FRAGMENTO DE PÁGINA:
▬▬▬▬▬▬▬▬▬▬
4. “La conexión entre el lenguaje y la realidad”

El lenguaje conecta con el mundo a través de la fisiología corporal-sensoria del individuo, frente al grupo de pertenencia. Esto ocurre como otra forma más de sociorracionalidad, pero que es finalmente más exigente para con el individuo y su yo social, pues requiere una “sociosubjetividad” mucho más elaborado. O SEA, hay que fundamentar la individualidad en la “intersubjetividad” de Habermas que viene a constituir un modo por el que la entidad física de cada uno se relaciona con su propio avatar social (que es la personalidad en un sentido fisiosensorialmente extrínseco, a través de la percepción de los otros).

La permanencia humana, por tanto, de nuestra entidad física no es en realidad tal, sino que el perdurar nuestro como supervivencia tiene lugar ante todo en el plano social. Con este fin histórico y verdaderamente estructural, es la culpa (en función del oprobio biológico) la que viene a sustituir lo que en el ámbito de lo físicamente externo y material, hubieran sido alguna vez las garras de las fierras animales y el hacha (piedra y palo) del enemigo humano, igualmente feroz, aunque mucho más siniestro por cuanto más inteligente (que es decir también un rival mucho más complejo e “interesante” sin duda por cuanto permite el desarrollo mutuo entre las partes enfrentadas)

Pero, ¿viene la culpa a sustituir a, o ha resultado producto más bien de, las amenazas externas? Esto segundo, no hay duda. Es, por tanto, la relación (casi se diría “de socios”) que se constituye de carácter fisiológico-existencial entre enemigos humanos, la que constituyó la fuerza pilar sin duda del desarrollo de la conciencia humana respecto los cuerpos físicos al interior del grupo.
▬▬▬▬▬▬▬▬▬▬
MATERIAL SIN PROCESAR:
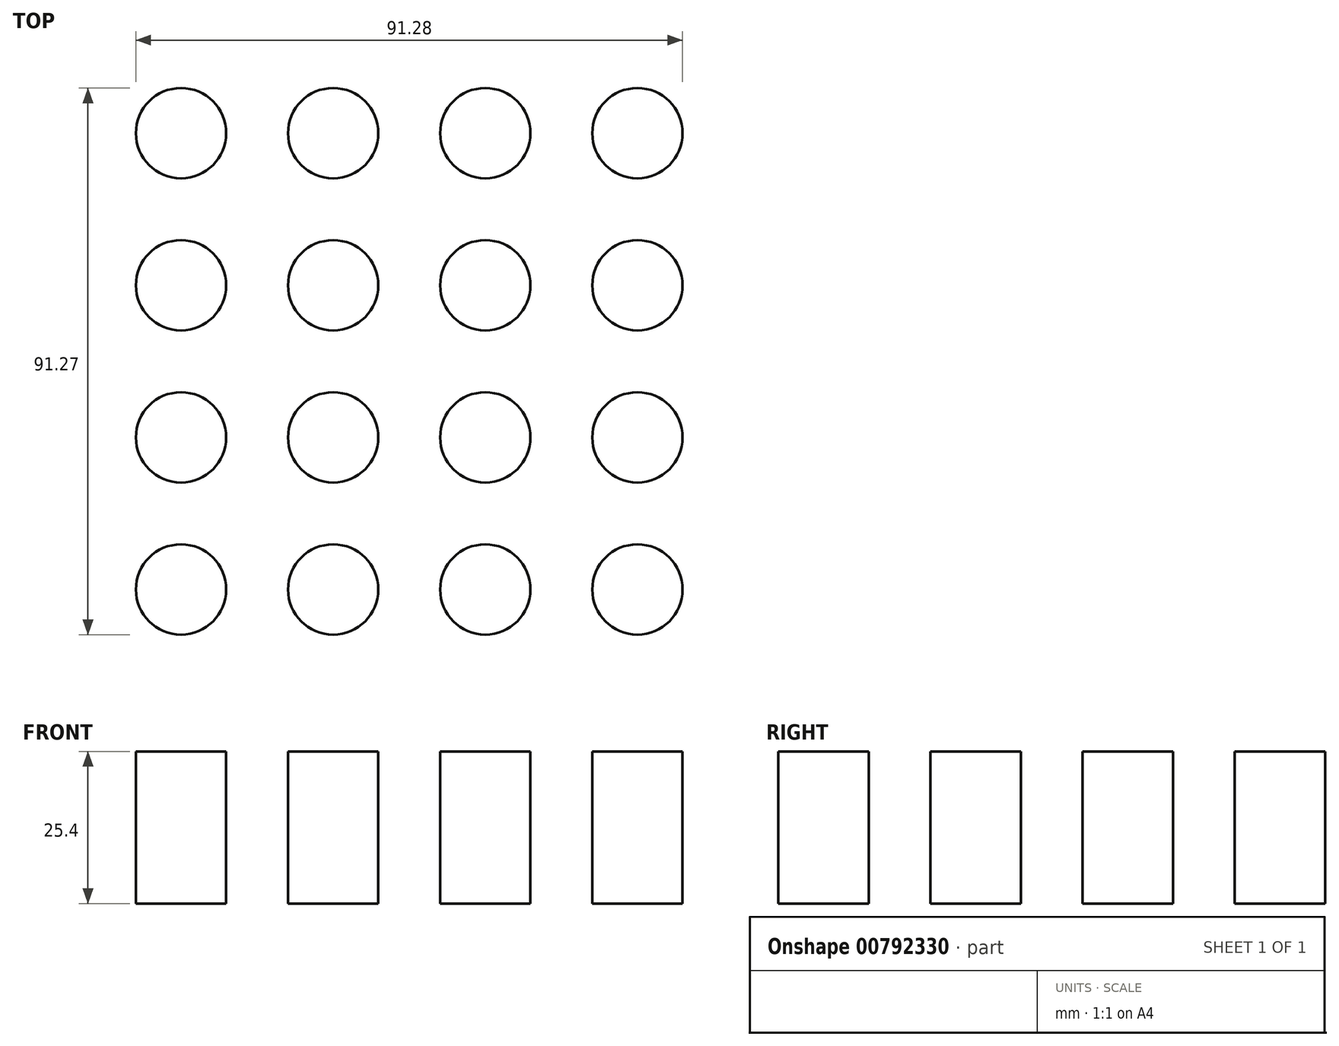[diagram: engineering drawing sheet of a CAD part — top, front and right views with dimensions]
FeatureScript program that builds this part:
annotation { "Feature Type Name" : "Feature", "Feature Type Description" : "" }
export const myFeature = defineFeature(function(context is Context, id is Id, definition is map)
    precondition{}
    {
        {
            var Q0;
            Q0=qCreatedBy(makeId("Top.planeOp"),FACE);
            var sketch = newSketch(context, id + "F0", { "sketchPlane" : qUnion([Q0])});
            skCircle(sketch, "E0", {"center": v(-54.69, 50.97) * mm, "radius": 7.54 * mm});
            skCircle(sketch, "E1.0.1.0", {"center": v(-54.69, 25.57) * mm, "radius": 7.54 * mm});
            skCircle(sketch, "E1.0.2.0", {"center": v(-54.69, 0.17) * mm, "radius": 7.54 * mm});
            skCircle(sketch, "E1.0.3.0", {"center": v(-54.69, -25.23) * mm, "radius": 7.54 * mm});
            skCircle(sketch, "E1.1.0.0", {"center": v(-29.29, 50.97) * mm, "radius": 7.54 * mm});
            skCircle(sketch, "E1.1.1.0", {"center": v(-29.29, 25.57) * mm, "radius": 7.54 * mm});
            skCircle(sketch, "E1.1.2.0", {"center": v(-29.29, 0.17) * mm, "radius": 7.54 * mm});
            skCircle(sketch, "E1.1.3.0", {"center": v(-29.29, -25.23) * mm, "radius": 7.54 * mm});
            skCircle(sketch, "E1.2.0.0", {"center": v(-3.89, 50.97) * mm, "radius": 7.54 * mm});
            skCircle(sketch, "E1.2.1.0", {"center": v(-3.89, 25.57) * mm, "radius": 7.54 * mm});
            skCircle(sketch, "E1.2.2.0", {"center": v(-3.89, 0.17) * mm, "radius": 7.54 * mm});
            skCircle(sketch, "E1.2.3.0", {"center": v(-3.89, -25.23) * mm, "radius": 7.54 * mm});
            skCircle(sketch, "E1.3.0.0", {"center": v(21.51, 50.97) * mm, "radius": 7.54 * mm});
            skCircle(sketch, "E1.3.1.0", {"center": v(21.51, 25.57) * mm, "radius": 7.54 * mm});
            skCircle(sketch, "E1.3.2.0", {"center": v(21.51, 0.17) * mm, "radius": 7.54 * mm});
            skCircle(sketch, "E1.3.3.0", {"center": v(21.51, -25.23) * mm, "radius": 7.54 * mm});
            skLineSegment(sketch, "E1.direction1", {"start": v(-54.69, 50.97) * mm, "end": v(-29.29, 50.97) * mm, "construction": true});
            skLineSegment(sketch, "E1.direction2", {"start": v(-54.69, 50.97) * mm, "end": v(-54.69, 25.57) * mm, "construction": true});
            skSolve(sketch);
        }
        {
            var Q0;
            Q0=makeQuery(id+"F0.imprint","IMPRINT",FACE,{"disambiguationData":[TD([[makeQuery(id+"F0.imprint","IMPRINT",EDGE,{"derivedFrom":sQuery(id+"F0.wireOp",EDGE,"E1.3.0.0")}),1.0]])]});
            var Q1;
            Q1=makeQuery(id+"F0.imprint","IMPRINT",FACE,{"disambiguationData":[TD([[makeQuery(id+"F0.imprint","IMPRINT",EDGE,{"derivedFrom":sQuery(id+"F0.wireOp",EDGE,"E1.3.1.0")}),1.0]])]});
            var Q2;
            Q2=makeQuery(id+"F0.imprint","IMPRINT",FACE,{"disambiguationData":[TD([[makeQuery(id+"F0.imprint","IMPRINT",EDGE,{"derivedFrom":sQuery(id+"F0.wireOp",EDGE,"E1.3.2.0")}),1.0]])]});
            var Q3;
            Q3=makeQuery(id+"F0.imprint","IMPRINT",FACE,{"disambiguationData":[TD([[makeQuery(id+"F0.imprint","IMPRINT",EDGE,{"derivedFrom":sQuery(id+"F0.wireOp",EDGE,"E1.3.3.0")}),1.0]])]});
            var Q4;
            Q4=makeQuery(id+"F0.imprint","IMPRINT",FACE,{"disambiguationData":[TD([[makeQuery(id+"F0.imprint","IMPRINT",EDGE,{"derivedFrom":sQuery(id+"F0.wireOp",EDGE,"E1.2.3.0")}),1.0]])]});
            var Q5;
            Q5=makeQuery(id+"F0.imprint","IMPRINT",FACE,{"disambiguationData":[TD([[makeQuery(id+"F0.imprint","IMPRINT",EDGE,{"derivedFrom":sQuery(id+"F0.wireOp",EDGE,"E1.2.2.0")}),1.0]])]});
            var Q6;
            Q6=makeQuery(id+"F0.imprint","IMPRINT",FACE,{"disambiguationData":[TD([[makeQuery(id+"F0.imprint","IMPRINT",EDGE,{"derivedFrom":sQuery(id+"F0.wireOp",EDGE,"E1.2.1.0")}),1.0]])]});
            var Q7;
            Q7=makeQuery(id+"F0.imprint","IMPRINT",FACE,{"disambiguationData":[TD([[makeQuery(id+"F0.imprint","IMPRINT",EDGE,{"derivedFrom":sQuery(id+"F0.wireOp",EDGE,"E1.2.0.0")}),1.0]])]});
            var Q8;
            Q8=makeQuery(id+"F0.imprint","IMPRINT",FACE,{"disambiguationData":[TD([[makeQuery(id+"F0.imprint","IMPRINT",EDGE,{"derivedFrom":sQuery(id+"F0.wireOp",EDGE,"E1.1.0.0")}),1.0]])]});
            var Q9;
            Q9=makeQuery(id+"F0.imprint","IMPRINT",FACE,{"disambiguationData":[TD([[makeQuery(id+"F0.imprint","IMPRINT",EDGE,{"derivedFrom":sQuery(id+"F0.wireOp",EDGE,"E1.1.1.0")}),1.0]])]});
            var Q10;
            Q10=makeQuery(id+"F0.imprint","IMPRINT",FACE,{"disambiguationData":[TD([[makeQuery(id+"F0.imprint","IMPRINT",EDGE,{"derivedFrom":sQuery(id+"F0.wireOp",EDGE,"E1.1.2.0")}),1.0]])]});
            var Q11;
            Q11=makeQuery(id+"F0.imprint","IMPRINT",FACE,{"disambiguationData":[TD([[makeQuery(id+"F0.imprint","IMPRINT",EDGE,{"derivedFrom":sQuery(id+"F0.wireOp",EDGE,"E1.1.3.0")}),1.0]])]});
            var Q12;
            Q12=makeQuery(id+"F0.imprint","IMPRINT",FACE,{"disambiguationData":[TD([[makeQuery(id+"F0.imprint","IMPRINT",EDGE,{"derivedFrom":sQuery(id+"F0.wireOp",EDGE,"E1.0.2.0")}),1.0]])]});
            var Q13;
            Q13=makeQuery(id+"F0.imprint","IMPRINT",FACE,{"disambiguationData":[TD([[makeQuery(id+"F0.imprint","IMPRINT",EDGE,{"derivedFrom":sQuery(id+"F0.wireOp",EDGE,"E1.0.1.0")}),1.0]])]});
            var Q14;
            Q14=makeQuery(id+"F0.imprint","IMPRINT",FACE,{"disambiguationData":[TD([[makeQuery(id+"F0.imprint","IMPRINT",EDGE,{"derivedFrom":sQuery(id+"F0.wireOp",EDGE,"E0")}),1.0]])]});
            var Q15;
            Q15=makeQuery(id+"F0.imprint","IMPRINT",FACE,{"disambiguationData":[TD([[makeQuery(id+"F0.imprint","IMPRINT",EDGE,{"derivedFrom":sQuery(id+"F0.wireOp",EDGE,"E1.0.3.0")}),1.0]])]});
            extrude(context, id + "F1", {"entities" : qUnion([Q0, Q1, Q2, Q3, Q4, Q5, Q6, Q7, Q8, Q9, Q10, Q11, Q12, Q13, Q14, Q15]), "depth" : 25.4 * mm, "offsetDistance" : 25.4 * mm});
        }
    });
▬▬▬▬▬▬▬▬▬▬
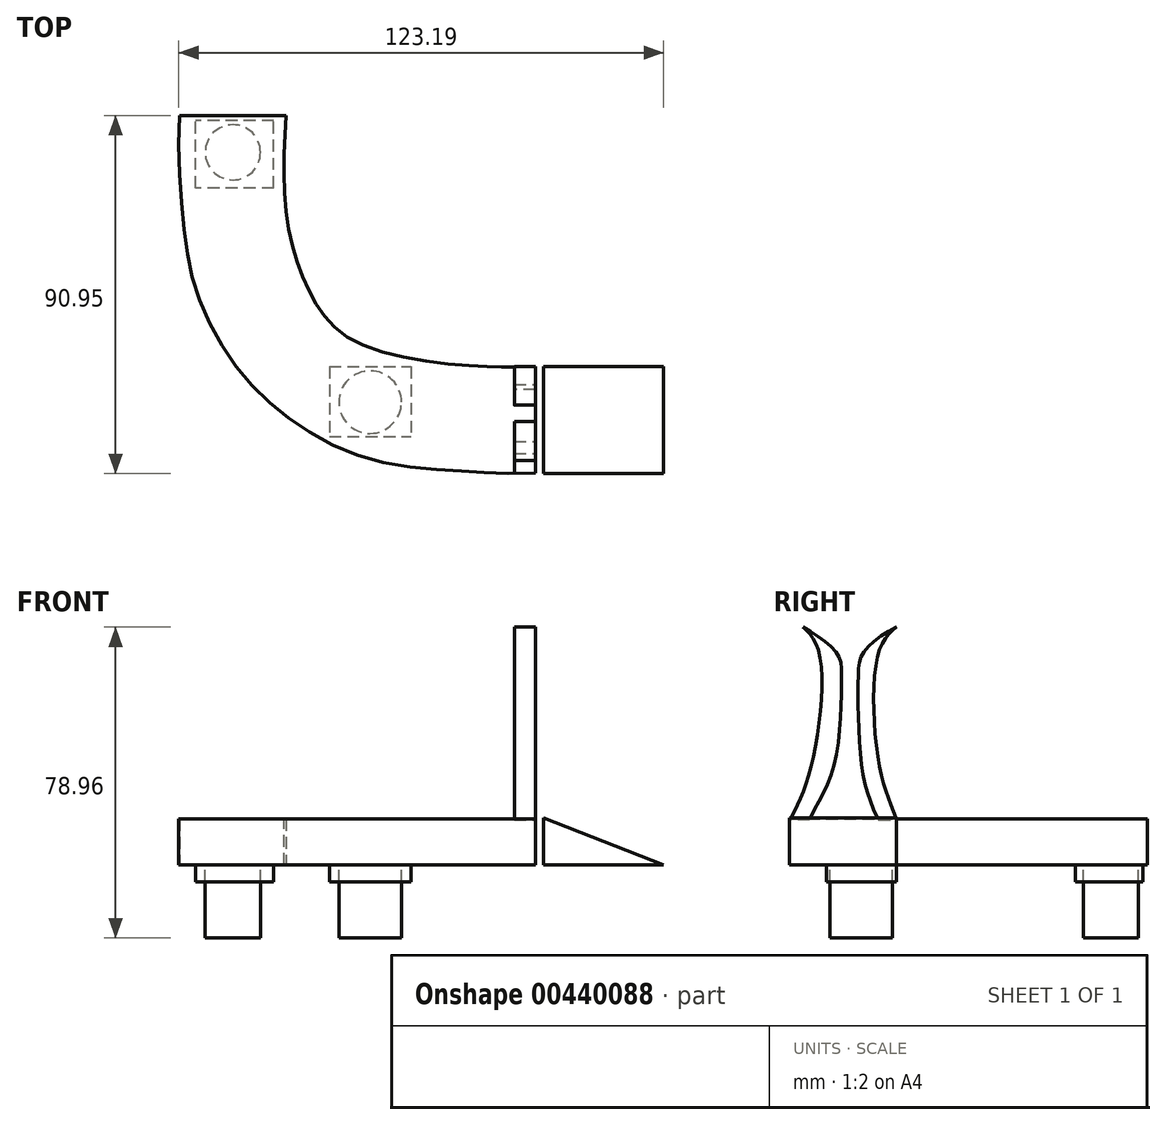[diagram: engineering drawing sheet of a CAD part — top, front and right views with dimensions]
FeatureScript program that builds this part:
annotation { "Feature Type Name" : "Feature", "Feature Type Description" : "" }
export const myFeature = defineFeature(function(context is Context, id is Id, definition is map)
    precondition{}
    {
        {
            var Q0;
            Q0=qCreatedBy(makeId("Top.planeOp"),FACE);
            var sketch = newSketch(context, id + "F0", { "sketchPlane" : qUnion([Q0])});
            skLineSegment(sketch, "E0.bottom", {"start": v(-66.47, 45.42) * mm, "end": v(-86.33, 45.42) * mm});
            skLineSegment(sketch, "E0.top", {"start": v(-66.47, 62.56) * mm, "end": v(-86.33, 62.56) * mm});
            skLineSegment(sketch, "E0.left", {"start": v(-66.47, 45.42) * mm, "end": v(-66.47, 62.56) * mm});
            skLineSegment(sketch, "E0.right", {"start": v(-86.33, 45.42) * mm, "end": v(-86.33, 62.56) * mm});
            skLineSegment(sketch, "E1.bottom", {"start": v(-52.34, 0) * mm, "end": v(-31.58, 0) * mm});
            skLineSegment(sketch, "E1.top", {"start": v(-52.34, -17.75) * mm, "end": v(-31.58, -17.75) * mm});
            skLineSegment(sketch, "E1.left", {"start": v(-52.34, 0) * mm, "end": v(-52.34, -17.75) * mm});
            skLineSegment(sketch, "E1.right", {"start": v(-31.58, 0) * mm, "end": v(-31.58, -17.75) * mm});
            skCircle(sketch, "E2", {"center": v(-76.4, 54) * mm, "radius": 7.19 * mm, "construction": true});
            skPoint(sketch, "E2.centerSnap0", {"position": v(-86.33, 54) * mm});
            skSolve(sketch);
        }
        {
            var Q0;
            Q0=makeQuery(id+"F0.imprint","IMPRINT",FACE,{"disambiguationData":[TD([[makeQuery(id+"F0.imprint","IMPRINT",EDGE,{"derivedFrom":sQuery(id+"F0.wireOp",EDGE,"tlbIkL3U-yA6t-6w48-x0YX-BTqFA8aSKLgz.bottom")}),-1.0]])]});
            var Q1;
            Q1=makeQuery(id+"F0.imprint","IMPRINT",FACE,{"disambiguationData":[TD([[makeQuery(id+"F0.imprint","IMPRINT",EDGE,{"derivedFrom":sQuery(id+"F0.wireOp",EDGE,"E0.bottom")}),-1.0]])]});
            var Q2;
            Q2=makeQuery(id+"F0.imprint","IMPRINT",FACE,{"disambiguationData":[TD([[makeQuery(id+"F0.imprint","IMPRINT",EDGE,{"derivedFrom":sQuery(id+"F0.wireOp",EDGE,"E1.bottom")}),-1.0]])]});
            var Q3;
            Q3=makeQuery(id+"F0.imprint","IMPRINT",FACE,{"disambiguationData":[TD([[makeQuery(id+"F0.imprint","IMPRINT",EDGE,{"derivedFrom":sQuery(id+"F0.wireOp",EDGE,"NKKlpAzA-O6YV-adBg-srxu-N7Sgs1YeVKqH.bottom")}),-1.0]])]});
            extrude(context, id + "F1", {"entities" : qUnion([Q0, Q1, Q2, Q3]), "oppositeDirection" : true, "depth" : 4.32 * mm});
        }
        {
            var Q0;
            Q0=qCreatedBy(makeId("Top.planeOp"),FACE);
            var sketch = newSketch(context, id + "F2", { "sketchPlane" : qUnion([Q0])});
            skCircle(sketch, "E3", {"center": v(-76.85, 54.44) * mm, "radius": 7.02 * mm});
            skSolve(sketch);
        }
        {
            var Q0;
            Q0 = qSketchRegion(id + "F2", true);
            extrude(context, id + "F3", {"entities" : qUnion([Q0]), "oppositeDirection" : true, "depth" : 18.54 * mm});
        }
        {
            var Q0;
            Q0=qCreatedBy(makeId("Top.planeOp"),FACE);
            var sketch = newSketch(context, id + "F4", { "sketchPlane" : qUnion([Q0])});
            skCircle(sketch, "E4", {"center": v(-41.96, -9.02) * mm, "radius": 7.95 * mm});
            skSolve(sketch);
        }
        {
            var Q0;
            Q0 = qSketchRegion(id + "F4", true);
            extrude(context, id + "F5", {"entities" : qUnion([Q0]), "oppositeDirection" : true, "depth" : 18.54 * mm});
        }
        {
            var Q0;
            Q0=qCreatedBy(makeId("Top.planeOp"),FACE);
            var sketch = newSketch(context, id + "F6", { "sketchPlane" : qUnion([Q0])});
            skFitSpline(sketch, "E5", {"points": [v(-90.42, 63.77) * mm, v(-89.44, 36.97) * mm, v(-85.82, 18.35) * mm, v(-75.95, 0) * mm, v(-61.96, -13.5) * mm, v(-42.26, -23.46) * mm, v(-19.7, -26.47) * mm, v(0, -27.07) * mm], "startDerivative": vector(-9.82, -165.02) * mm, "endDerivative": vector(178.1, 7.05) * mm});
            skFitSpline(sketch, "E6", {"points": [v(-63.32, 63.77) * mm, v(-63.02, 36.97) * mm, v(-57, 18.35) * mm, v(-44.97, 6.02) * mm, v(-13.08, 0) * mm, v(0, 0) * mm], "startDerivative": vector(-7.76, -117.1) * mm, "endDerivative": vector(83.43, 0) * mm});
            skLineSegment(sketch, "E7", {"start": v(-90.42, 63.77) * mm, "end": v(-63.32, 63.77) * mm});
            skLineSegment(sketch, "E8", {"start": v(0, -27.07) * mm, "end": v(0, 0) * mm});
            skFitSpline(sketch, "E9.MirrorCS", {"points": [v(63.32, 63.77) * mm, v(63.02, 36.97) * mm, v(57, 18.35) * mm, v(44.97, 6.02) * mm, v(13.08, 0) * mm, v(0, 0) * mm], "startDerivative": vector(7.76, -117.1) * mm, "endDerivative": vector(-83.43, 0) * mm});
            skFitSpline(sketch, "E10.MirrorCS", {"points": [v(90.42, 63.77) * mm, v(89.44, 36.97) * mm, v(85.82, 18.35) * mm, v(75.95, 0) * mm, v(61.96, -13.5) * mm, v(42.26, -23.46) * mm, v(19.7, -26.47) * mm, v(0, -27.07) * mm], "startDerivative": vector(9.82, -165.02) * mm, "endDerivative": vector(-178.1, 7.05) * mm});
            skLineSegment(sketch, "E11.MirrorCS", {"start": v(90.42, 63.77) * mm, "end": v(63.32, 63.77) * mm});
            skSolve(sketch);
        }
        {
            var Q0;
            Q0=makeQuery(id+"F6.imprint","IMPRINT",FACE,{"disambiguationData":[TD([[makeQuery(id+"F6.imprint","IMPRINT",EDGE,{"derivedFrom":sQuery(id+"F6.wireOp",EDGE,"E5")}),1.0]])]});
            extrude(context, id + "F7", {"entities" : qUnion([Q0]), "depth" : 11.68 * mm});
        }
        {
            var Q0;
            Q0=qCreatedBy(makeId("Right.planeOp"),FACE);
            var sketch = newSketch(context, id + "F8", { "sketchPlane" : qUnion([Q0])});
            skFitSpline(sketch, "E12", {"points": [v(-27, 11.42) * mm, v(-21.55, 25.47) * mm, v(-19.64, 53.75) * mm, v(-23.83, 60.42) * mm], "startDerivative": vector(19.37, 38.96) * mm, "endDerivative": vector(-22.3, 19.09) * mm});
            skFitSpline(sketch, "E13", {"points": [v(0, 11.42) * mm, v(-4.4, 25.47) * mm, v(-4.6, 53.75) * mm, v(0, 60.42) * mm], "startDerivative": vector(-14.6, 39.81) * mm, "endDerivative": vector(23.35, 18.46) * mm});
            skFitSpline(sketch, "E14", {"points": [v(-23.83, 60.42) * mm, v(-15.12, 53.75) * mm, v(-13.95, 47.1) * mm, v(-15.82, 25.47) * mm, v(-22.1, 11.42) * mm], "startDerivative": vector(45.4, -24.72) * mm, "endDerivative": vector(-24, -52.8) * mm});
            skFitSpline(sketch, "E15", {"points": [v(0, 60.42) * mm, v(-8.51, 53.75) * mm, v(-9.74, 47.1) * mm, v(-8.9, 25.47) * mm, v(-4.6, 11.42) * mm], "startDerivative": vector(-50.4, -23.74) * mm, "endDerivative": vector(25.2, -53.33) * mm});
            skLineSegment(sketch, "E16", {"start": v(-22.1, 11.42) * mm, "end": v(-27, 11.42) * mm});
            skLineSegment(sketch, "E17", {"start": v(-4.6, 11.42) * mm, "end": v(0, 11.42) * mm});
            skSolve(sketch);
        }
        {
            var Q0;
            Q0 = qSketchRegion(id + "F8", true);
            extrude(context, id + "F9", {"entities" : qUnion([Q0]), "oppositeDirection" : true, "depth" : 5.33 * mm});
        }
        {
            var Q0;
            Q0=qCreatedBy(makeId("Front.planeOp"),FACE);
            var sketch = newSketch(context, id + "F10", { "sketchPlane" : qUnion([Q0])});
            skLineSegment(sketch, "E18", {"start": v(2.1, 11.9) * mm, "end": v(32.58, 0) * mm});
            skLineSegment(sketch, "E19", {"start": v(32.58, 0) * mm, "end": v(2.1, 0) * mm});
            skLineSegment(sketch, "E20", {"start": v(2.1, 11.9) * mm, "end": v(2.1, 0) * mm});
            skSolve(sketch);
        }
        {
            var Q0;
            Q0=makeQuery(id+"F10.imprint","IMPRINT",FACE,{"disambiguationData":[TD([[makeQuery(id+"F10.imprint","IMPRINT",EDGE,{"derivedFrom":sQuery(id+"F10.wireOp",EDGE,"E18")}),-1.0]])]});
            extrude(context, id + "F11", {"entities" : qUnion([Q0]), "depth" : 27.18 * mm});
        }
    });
▬▬▬▬▬▬▬▬▬▬
CONJUNTO DE TAREAS:
- a) Según el fragmento de página, ¿en qué plano tiene lugar ante todo el perdurar humano como supervivencia?
- b) Actualiza el fragmento de página desde "La permanencia humana, por" hasta "las partes enfrentadas)" y pon "vergüenza" en lugar de "culpa".

RESPUESTAS DEL EJERCICIO:
- a) En el plano social.

- b)
La permanencia humana, por tanto, de nuestra entidad física no es en realidad tal, sino que el perdurar nuestro como supervivencia tiene lugar ante todo en el plano social. Con este fin histórico y verdaderamente estructural, es la vergüenza (en función del oprobio biológico) la que viene a sustituir lo que en el ámbito de lo físicamente externo y material, hubieran sido alguna vez las garras de las fierras animales y el hacha (piedra y palo) del enemigo humano, igualmente feroz, aunque mucho más siniestro por cuanto más inteligente (que es decir también un rival mucho más complejo e “interesante” sin duda por cuanto permite el desarrollo mutuo entre las partes enfrentadas)